Task requirements ::
Reproduce the listing below in its entirety. Change nothing.

Records for this task ::
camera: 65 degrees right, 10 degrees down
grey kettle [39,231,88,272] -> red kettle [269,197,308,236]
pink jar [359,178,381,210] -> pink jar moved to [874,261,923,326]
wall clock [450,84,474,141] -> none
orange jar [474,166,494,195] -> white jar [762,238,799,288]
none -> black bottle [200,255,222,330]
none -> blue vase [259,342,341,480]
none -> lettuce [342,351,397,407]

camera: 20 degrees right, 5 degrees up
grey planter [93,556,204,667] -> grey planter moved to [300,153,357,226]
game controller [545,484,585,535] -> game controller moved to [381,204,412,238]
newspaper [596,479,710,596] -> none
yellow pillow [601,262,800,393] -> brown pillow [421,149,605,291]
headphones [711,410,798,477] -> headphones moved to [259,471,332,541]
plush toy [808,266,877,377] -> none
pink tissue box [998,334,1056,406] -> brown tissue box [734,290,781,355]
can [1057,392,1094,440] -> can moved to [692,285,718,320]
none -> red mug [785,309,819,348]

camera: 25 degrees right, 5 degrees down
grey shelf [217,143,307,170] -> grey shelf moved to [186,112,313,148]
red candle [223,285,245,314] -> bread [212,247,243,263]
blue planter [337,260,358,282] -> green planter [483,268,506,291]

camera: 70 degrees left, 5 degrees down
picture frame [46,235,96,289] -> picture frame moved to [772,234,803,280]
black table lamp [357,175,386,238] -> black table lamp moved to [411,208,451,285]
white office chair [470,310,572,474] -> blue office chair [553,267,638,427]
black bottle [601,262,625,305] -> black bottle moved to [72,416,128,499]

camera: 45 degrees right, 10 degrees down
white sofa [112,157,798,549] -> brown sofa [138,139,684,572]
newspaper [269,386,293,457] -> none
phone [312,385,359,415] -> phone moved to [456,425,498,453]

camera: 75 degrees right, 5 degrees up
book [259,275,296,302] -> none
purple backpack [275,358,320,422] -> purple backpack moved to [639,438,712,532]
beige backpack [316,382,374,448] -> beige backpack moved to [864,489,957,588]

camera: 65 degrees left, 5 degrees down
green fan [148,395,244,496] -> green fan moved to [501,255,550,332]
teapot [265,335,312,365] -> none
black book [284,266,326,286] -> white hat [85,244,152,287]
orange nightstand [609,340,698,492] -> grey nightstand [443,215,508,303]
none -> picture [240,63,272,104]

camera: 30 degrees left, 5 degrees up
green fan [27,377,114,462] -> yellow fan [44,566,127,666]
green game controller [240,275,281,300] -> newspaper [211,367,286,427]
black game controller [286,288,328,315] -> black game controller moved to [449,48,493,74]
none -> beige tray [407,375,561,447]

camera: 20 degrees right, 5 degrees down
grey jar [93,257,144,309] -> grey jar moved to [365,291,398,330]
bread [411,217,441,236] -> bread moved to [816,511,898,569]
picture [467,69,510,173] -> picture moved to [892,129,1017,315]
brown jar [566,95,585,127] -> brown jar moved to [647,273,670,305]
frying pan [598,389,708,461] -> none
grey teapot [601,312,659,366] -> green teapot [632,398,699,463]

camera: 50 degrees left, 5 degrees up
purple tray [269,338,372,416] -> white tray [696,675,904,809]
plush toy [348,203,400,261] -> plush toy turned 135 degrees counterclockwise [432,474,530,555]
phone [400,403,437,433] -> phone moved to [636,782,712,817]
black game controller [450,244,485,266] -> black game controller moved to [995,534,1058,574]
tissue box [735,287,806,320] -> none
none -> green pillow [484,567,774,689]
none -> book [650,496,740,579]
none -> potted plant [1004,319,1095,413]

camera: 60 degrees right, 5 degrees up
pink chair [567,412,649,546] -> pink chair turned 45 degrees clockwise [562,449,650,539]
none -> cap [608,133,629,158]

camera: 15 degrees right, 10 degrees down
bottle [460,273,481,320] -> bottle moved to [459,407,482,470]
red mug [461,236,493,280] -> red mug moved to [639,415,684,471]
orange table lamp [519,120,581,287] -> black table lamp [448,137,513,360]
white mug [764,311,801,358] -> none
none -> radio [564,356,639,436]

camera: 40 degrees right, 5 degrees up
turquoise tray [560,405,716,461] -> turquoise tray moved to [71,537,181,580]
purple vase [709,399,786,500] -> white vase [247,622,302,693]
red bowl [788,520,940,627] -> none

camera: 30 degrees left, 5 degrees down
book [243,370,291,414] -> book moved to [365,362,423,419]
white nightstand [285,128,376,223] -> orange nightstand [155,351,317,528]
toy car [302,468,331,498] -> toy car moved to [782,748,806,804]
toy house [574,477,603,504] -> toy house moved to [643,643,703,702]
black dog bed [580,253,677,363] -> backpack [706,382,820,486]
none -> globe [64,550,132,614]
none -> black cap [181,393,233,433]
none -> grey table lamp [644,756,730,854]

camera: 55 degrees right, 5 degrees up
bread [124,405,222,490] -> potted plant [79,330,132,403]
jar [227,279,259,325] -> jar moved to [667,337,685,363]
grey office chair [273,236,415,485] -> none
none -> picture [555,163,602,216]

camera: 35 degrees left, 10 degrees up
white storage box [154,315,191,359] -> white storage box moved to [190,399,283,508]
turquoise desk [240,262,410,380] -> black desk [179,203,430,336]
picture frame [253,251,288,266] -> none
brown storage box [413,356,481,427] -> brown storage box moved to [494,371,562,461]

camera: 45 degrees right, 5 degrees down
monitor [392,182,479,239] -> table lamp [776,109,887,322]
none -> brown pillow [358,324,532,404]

Answer for this exercise ::
camera: 65 degrees right, 10 degrees down
grey kettle [39,231,88,272] -> red kettle [269,197,308,236]
pink jar [359,178,381,210] -> pink jar moved to [874,261,923,326]
wall clock [450,84,474,141] -> none
orange jar [474,166,494,195] -> white jar [762,238,799,288]
none -> black bottle [200,255,222,330]
none -> blue vase [259,342,341,480]
none -> lettuce [342,351,397,407]

camera: 20 degrees right, 5 degrees up
grey planter [93,556,204,667] -> grey planter moved to [300,153,357,226]
game controller [545,484,585,535] -> game controller moved to [381,204,412,238]
newspaper [596,479,710,596] -> none
yellow pillow [601,262,800,393] -> brown pillow [421,149,605,291]
headphones [711,410,798,477] -> headphones moved to [259,471,332,541]
plush toy [808,266,877,377] -> none
pink tissue box [998,334,1056,406] -> brown tissue box [734,290,781,355]
can [1057,392,1094,440] -> can moved to [692,285,718,320]
none -> red mug [785,309,819,348]

camera: 25 degrees right, 5 degrees down
grey shelf [217,143,307,170] -> grey shelf moved to [186,112,313,148]
red candle [223,285,245,314] -> bread [212,247,243,263]
blue planter [337,260,358,282] -> green planter [483,268,506,291]

camera: 70 degrees left, 5 degrees down
picture frame [46,235,96,289] -> picture frame moved to [772,234,803,280]
black table lamp [357,175,386,238] -> black table lamp moved to [411,208,451,285]
white office chair [470,310,572,474] -> blue office chair [553,267,638,427]
black bottle [601,262,625,305] -> black bottle moved to [72,416,128,499]

camera: 45 degrees right, 10 degrees down
white sofa [112,157,798,549] -> brown sofa [138,139,684,572]
newspaper [269,386,293,457] -> none
phone [312,385,359,415] -> phone moved to [456,425,498,453]

camera: 75 degrees right, 5 degrees up
book [259,275,296,302] -> none
purple backpack [275,358,320,422] -> purple backpack moved to [639,438,712,532]
beige backpack [316,382,374,448] -> beige backpack moved to [864,489,957,588]

camera: 65 degrees left, 5 degrees down
green fan [148,395,244,496] -> green fan moved to [501,255,550,332]
teapot [265,335,312,365] -> none
black book [284,266,326,286] -> white hat [85,244,152,287]
orange nightstand [609,340,698,492] -> grey nightstand [443,215,508,303]
none -> picture [240,63,272,104]

camera: 30 degrees left, 5 degrees up
green fan [27,377,114,462] -> yellow fan [44,566,127,666]
green game controller [240,275,281,300] -> newspaper [211,367,286,427]
black game controller [286,288,328,315] -> black game controller moved to [449,48,493,74]
none -> beige tray [407,375,561,447]

camera: 20 degrees right, 5 degrees down
grey jar [93,257,144,309] -> grey jar moved to [365,291,398,330]
bread [411,217,441,236] -> bread moved to [816,511,898,569]
picture [467,69,510,173] -> picture moved to [892,129,1017,315]
brown jar [566,95,585,127] -> brown jar moved to [647,273,670,305]
frying pan [598,389,708,461] -> none
grey teapot [601,312,659,366] -> green teapot [632,398,699,463]

camera: 50 degrees left, 5 degrees up
purple tray [269,338,372,416] -> white tray [696,675,904,809]
plush toy [348,203,400,261] -> plush toy turned 135 degrees counterclockwise [432,474,530,555]
phone [400,403,437,433] -> phone moved to [636,782,712,817]
black game controller [450,244,485,266] -> black game controller moved to [995,534,1058,574]
tissue box [735,287,806,320] -> none
none -> green pillow [484,567,774,689]
none -> book [650,496,740,579]
none -> potted plant [1004,319,1095,413]

camera: 60 degrees right, 5 degrees up
pink chair [567,412,649,546] -> pink chair turned 45 degrees clockwise [562,449,650,539]
none -> cap [608,133,629,158]

camera: 15 degrees right, 10 degrees down
bottle [460,273,481,320] -> bottle moved to [459,407,482,470]
red mug [461,236,493,280] -> red mug moved to [639,415,684,471]
orange table lamp [519,120,581,287] -> black table lamp [448,137,513,360]
white mug [764,311,801,358] -> none
none -> radio [564,356,639,436]

camera: 40 degrees right, 5 degrees up
turquoise tray [560,405,716,461] -> turquoise tray moved to [71,537,181,580]
purple vase [709,399,786,500] -> white vase [247,622,302,693]
red bowl [788,520,940,627] -> none

camera: 30 degrees left, 5 degrees down
book [243,370,291,414] -> book moved to [365,362,423,419]
white nightstand [285,128,376,223] -> orange nightstand [155,351,317,528]
toy car [302,468,331,498] -> toy car moved to [782,748,806,804]
toy house [574,477,603,504] -> toy house moved to [643,643,703,702]
black dog bed [580,253,677,363] -> backpack [706,382,820,486]
none -> globe [64,550,132,614]
none -> black cap [181,393,233,433]
none -> grey table lamp [644,756,730,854]

camera: 55 degrees right, 5 degrees up
bread [124,405,222,490] -> potted plant [79,330,132,403]
jar [227,279,259,325] -> jar moved to [667,337,685,363]
grey office chair [273,236,415,485] -> none
none -> picture [555,163,602,216]

camera: 35 degrees left, 10 degrees up
white storage box [154,315,191,359] -> white storage box moved to [190,399,283,508]
turquoise desk [240,262,410,380] -> black desk [179,203,430,336]
picture frame [253,251,288,266] -> none
brown storage box [413,356,481,427] -> brown storage box moved to [494,371,562,461]

camera: 45 degrees right, 5 degrees down
monitor [392,182,479,239] -> table lamp [776,109,887,322]
none -> brown pillow [358,324,532,404]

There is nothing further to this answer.